Abstract

Colorectal cancer with liver metastases is potentially curable with surgical resection however clinical prognostic factors can insufficiently stratify patients. This study aims to assess whether radiomic features are prognostic and can inform clinical decision making. This single-site retrospective study included 102 patients who underwent colorectal liver metastases resection with preoperative computed tomography (CT), magnetic resonance imaging (MRI) with gadoxetic acid (EOB) and clinical covariates. A lasso-regularized multivariate Cox proportional hazards model was applied to 114 features (10 clinical, 104 radiomic) to determine association with disease-free survival (DFS).

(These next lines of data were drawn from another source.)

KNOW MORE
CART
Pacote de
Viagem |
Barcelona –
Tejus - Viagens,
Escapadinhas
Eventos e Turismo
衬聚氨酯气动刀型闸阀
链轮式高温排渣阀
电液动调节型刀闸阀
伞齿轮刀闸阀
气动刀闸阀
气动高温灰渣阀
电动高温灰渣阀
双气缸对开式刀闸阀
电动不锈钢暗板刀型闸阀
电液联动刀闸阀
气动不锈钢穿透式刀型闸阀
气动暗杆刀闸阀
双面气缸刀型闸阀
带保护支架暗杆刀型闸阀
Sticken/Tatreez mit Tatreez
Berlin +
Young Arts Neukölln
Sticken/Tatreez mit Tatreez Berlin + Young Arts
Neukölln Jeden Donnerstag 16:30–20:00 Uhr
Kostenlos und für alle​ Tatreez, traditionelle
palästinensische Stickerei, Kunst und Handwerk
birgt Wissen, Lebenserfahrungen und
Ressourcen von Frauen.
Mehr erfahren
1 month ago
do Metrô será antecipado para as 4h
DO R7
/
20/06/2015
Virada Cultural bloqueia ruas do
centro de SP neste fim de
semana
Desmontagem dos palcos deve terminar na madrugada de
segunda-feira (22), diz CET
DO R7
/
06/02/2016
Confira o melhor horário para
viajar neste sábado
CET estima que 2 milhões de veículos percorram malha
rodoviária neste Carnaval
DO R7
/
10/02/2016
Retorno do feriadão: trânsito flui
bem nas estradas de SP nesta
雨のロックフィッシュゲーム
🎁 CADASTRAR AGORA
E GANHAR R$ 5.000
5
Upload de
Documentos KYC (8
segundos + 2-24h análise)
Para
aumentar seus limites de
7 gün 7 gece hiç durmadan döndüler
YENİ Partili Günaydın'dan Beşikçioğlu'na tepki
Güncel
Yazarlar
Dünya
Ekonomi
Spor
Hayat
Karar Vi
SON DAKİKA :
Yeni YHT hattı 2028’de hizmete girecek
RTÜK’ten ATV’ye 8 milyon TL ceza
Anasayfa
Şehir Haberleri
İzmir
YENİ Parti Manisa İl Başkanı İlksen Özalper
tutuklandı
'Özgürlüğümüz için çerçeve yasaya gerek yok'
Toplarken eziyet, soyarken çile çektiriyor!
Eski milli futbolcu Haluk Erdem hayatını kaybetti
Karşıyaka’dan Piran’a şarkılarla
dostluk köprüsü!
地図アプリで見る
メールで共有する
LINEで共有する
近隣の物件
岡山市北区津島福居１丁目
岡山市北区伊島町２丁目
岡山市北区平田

A prognostic index was derived using the significant Cox regression coefficients and their corresponding input features and a threshold was determined to classify patients into high- and low-risk groups, and DFS compared using log-rank tests. Four covariates were significantly associated with DFS; bilobar disease (hazard ratio [HR]= 1.56; P = .0043), complete pathological response (HR= 0.67; P = .025), minimum pixel value (HR= 1.66; P = .00016), and small area emphasis (HR= 0.62; P = .0013) from the EOB-MRI data. Radiomic CT features were not prognostic. The prognostic index strongly stratified high- and low-risk prognostic groups (HR = 0.31; P = .00068). Radiomic MRI features provided meaningful prognostic information above clinical covariates alone. This merits further validation for potential clinical implementation to inform management.